O desequilíbrio energético advindo de uma superestimação das necessidades energéticas em crianças e adolescentes pode refletir em aumento significativo da massa corporal, mesmo com um consumo energético baixo e persistente em torno de 70 a 160 kcal/dia (Pereira e cols., 2013). Nesse aspecto, muito se discute sobre o impacto do excesso energético na progressão da obesidade infantil (Schneider e Meyer, 2005; Melo e cols., 2004; Abrantes e cols., 2002), mas muito menos sobre as possíveis consequências para o rendimento de crianças fisicamente ativas ou participantes de modalidades esportivas (Lopes e Maia, 2004; Juzwiak, 2000), como em nosso estudo.

No acompanhamento de crianças fisicamente ativas, participantes de modalidades esportivas competitivas, além do ganho de massa corporal, que pode impactar negativamente no rendimento, há também a preocupação de não ocorrer baixa ingestão energética e perda de peso, com consequências deletérias no crescimento, desenvolvimento e rendimento (AAP, 2001).

 

CONCLUSÕES

Devido à importância da obtenção da taxa metabólica basal, para compor as necessidades energéticas diárias frente ao acompanhamento nutricional em clínicas, clubes, programas de governo de desportistas e jovens atletas, o constante estudo, teste e acompanhamento da aplicabilidade e da validade das equações preditivas em grupos populacionais nacionais específicos deve ser constantemente empreendido.

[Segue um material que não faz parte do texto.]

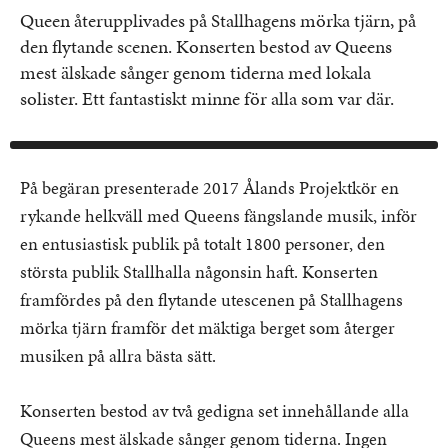
Queen återupplivades på Stallhagens mörka tjärn, på
den flytande scenen. Konserten bestod av Queens
mest älskade sånger genom tiderna med lokala
solister. Ett fantastiskt minne för alla som var där.
På begäran presenterade 2017 Ålands Projektkör en
rykande helkväll med Queens fängslande musik,
inför
en entusiastisk publik på totalt 1800 personer, den
största publik Stallhalla någonsin haft.
Konserten
framfördes på den flytande utescenen på Stallhagens
mörka tjärn framför det mäktiga berget som återger
musiken på allra bästa sätt.
Konserten bestod av två gedigna set innehållande alla
Queens mest älskade sånger genom tiderna. Ingen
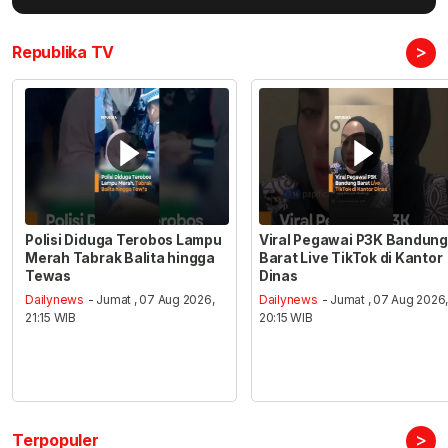
>
Republika TV
Polisi Diduga Terobos Lampu
Viral Pegawai P3K Bandung
Merah Tabrak Balita hingga
Barat Live TikTok di Kantor
Tewas
Dinas
Dailynews
- Jumat , 07 Aug 2026,
Dailynews
- Jumat , 07 Aug 2026
21:15 WIB
20:15 WIB
>
Terpopuler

Além disso, constatou-se que as principais equações para a obtenção da taxa metabólica basal em crianças federadas de futsal não devem ser empregadas como equivalentes, havendo risco de super ou subestimação do gasto energético total. Aconselha-se, como em outros estudos similares, cautela na aplicação do cálculo do gasto energético total de diferentes protocolos para taxa metabólica basal e o conhecimento prévio das limitações impostas ao modelo para o desenvolvimento desta, como, por exemplo, população base, idade, número de participantes, grau de atividade física, entre outros.